In Pontoon, the finale was an ebulliently funny confusion as the funeral of a beloved, hedonistic Lake Wobegonian, Evelyn, coincided with the visit of a group of drunken Danish Lutheran pastors; and in the case of Liberty it is an annual Fourth of July parade organised for the last time by the central character, Clint Bunsen.
The finale of Liberty is equally, calamitously funny but the story is darker and Clint's mid-life crisis remains unresolved. At 60, married to Irene, with three grownup children, he continually looks back to what he sees as a crucial mistake in his life when, leaving the Navy at age 23 in San Diego, he chose to go home to explain to his family that he was going to live a freer, more adventurous life in California.
Trouble is, he feels now that he got trapped into marriage and the family business. His daydreams of regret for a different life are stimulated by a DNA test which tells him his background is Hispanic and not brooding Norwegian and by an affair with 28-year-old Angelica, a lovely, promiscuous psychic.

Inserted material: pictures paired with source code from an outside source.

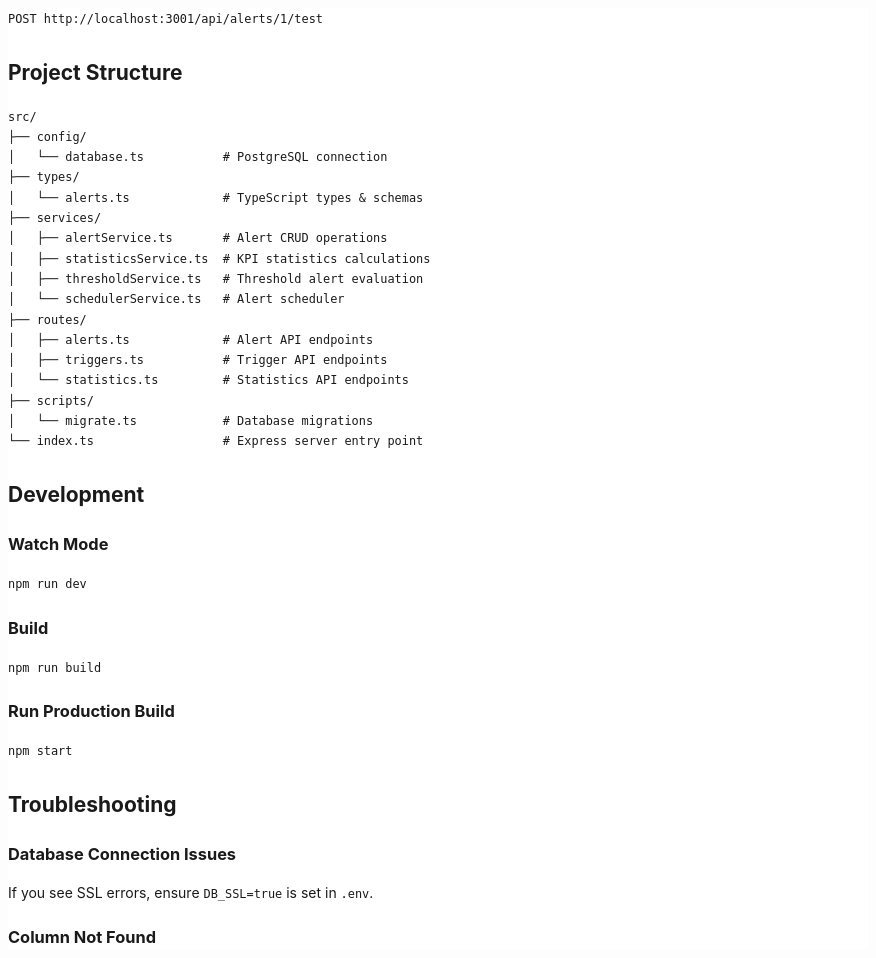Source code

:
 ```bash
POST http://localhost:3001/api/alerts/1/test
```

## Project Structure

```
src/
├── config/
│   └── database.ts           # PostgreSQL connection
├── types/
│   └── alerts.ts             # TypeScript types & schemas
├── services/
│   ├── alertService.ts       # Alert CRUD operations
│   ├── statisticsService.ts  # KPI statistics calculations
│   ├── thresholdService.ts   # Threshold alert evaluation
│   └── schedulerService.ts   # Alert scheduler
├── routes/
│   ├── alerts.ts             # Alert API endpoints
│   ├── triggers.ts           # Trigger API endpoints
│   └── statistics.ts         # Statistics API endpoints
├── scripts/
│   └── migrate.ts            # Database migrations
└── index.ts                  # Express server entry point
```

## Development

### Watch Mode

```bash
npm run dev
```

### Build

```bash
npm run build
```

### Run Production Build

```bash
npm start
```

## Troubleshooting

### Database Connection Issues

If you see SSL errors, ensure `DB_SSL=true` is set in `.env`.

### Column Not Found
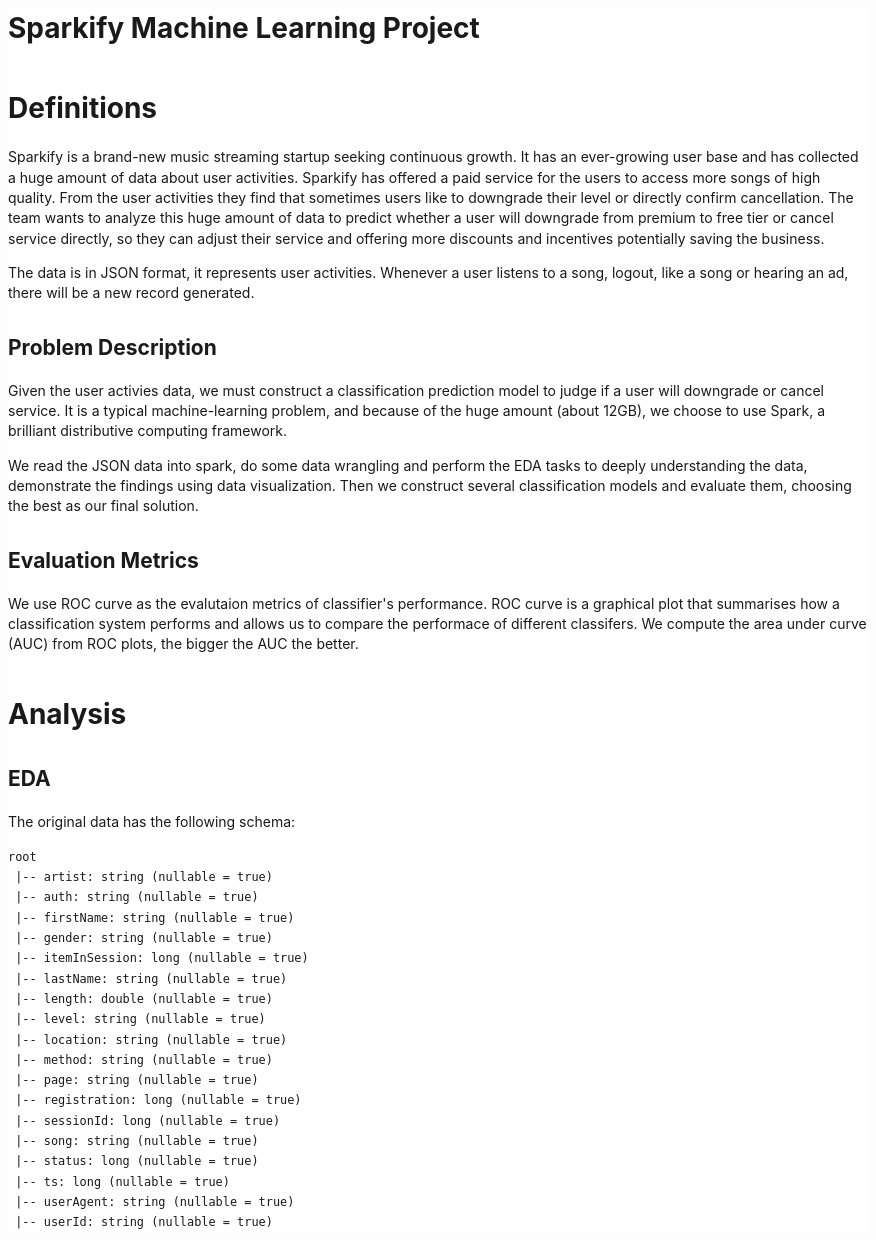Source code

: # Sparkify Machine Learning Project

# Definitions

Sparkify is a brand-new music streaming startup seeking  continuous growth. It has an ever-growing user base and has collected a huge amount of data about user activities. Sparkify has offered a  paid service for the users to access more songs of high quality. From the user activities they find that sometimes users like to downgrade their level or directly confirm cancellation. The team wants to analyze this huge amount of data to predict whether a user will downgrade from premium to free tier or cancel service directly, so they can adjust their service and offering more discounts and incentives potentially saving the business.

The data is in JSON format, it represents user activities. Whenever a user listens to a song, logout, like a song or hearing an ad, there will be a new record generated.

## Problem Description

Given the user activies data, we must construct a classification prediction model to judge if a user will downgrade or cancel service. It is a typical machine-learning problem, and because of the huge amount (about 12GB), we choose to use Spark, a brilliant distributive computing framework.

We read the JSON data into spark, do some data wrangling and perform the EDA tasks to deeply understanding the data, demonstrate the findings using data visualization. Then we construct several classification models and evaluate them, choosing the best as our final solution.

## Evaluation Metrics

We use ROC curve as the evalutaion metrics of classifier's performance. ROC curve is a graphical plot that summarises how a classification system  performs and allows us to compare the performace of different classifers. We compute the area under curve (AUC) from ROC plots, the bigger the AUC the better.

# Analysis

## EDA

The original data has the following schema:

```
root
 |-- artist: string (nullable = true)
 |-- auth: string (nullable = true)
 |-- firstName: string (nullable = true)
 |-- gender: string (nullable = true)
 |-- itemInSession: long (nullable = true)
 |-- lastName: string (nullable = true)
 |-- length: double (nullable = true)
 |-- level: string (nullable = true)
 |-- location: string (nullable = true)
 |-- method: string (nullable = true)
 |-- page: string (nullable = true)
 |-- registration: long (nullable = true)
 |-- sessionId: long (nullable = true)
 |-- song: string (nullable = true)
 |-- status: long (nullable = true)
 |-- ts: long (nullable = true)
 |-- userAgent: string (nullable = true)
 |-- userId: string (nullable = true)
```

The cast that comes together in the Fourth of July parade includes assorted individuals and groups of patriotic townsfolk, Angelica as the Statue of Liberty (naked under her robe), the State Governor attracted by the presence of a CNN crew covering the event live, a mad right-wing motel owner, and gun-toting Irene determined to get her husband back or maim him if he decides to flee with Angelica.
Keillor is capable of wonderful, rambling, ironic drollery like no other American writer. He captures the same distinctive tone in the weekly Minnesota Public Radio programme, A Prairie Home Companion, which he has made world-famous, and which was translated into a richly amusing movie of the same name. He is a prolific writer, turning out a weekly column for internet magazine Salon.com.
Although his stories are essentially frolics, Liberty has an undertone of sadness as Clint tries to cope with the regrets and recriminations which we must all come to terms with if we are to cope with our declining years.
Liberty
By Garrison Keillor (Faber & Faber $35)
* Gordon McLauchlan is an Auckland writer.